### Data for analysis ###

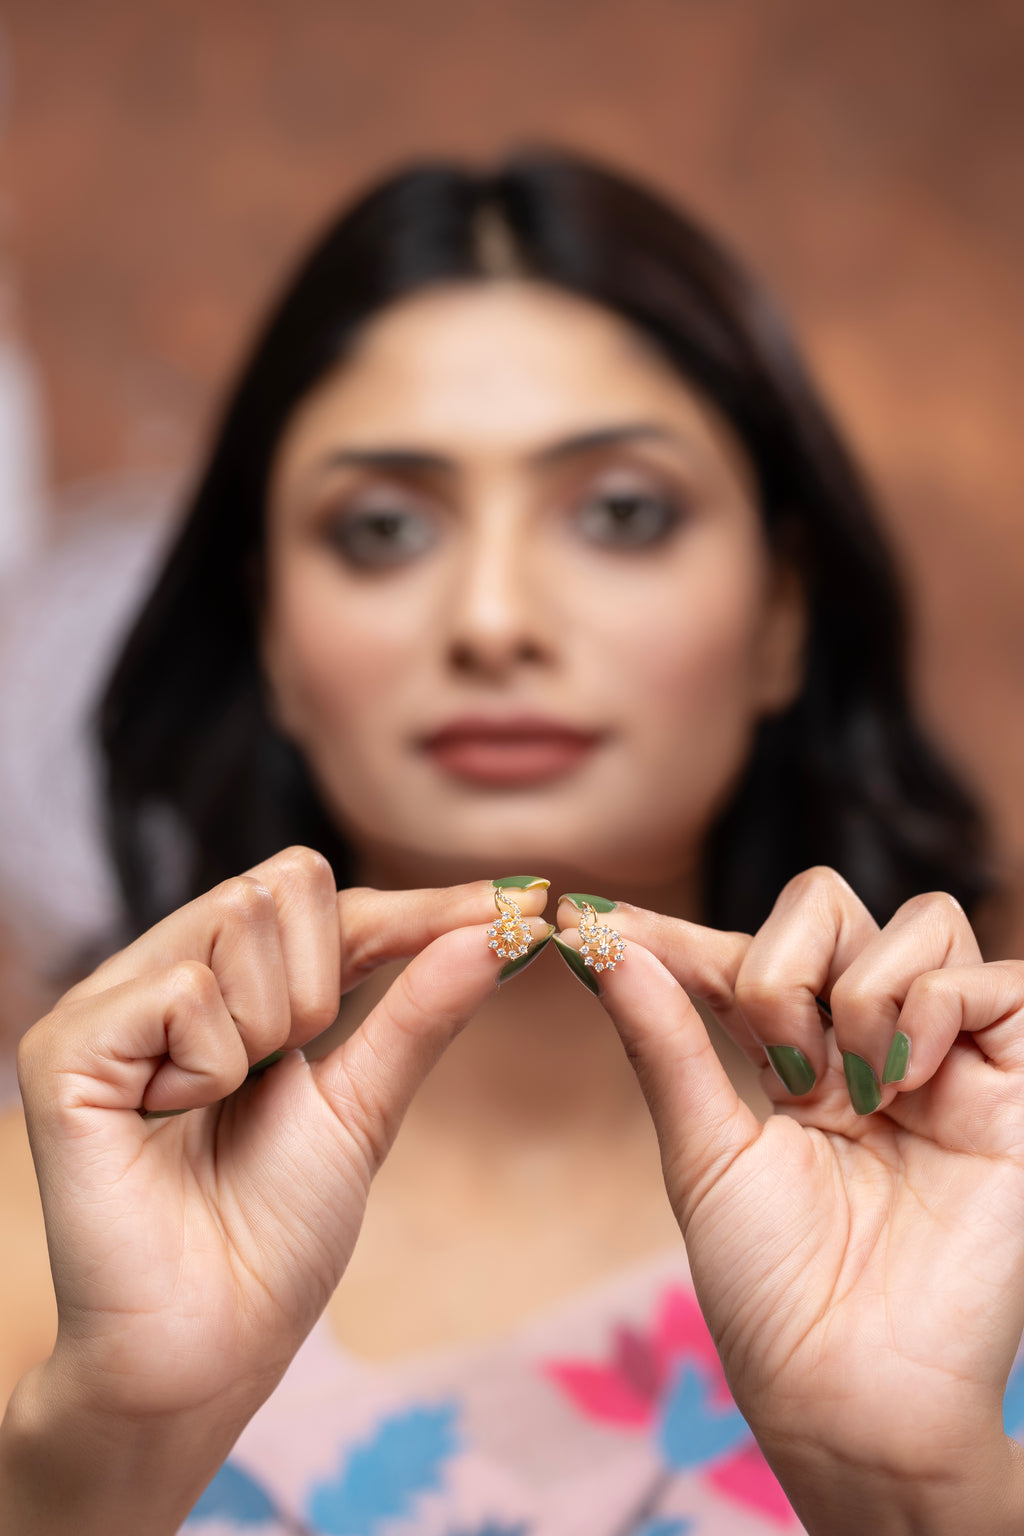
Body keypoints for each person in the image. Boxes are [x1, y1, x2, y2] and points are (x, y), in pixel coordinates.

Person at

###
### Data for analysis ###

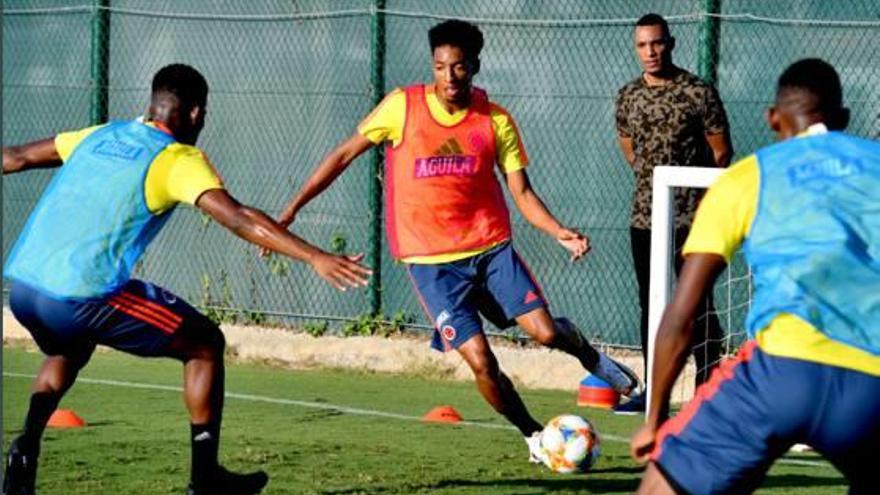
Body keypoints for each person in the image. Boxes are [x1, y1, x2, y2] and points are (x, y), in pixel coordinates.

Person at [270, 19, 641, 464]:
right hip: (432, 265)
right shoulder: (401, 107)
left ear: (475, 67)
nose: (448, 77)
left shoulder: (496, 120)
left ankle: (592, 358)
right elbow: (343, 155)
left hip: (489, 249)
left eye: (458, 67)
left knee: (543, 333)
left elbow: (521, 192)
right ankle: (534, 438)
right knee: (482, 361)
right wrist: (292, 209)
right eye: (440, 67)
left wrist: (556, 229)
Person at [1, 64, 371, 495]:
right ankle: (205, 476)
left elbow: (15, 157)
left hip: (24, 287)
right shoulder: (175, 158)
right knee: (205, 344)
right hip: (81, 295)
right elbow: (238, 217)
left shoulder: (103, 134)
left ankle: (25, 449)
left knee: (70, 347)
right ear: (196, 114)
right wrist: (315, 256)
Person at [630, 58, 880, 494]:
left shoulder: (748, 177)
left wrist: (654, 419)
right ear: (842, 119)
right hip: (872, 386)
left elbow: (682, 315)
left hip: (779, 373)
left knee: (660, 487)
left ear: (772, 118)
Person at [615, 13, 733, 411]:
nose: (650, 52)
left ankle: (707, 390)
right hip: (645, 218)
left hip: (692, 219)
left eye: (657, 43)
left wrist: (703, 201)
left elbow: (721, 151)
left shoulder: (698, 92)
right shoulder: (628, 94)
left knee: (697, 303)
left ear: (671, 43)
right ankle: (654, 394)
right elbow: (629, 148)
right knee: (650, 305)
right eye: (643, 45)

###

→ **Assignment**
Both end lines included, restate word for word the lines above from the line with "left shoulder: (103, 134)" to the line with "right eye: (643, 45)", and nothing else.

→ **Solution for this problem**
left shoulder: (103, 134)
left ankle: (25, 449)
left knee: (70, 347)
right ear: (196, 114)
right wrist: (315, 256)
Person at [630, 58, 880, 494]:
left shoulder: (748, 177)
left wrist: (654, 419)
right ear: (842, 119)
right hip: (872, 386)
left elbow: (682, 315)
left hip: (779, 373)
left knee: (660, 487)
left ear: (772, 118)
Person at [615, 13, 733, 411]:
nose: (650, 52)
left ankle: (707, 390)
right hip: (645, 218)
left hip: (692, 219)
left eye: (657, 43)
left wrist: (703, 201)
left elbow: (721, 151)
left shoulder: (698, 92)
right shoulder: (628, 94)
left knee: (697, 303)
left ear: (671, 43)
right ankle: (654, 394)
right elbow: (629, 148)
right knee: (650, 305)
right eye: (643, 45)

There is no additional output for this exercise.